◆ **How to complete this task**: Which lines of the records contain "Create"? Collect every one of them.

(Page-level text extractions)
↓

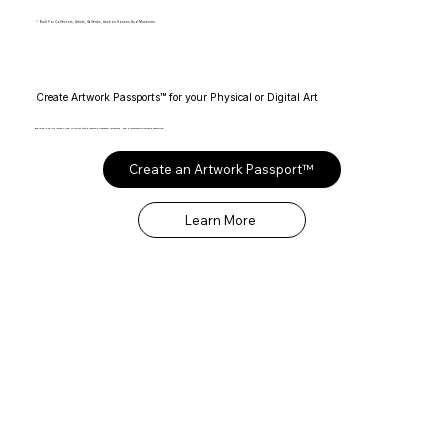
Built For Collectors, Artists, Galleries, Auction Houses And Museums.
Create Artwork Passports™ for your Physical or Digital Art
Enduring digital records tied to the art that preserve provenance, ownership, and documentation across generations.
Create an Artwork Passport™
Learn More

↑

◆ **Your solution**:
Create Artwork Passports™ for your Physical or Digital Art
Create an Artwork Passport™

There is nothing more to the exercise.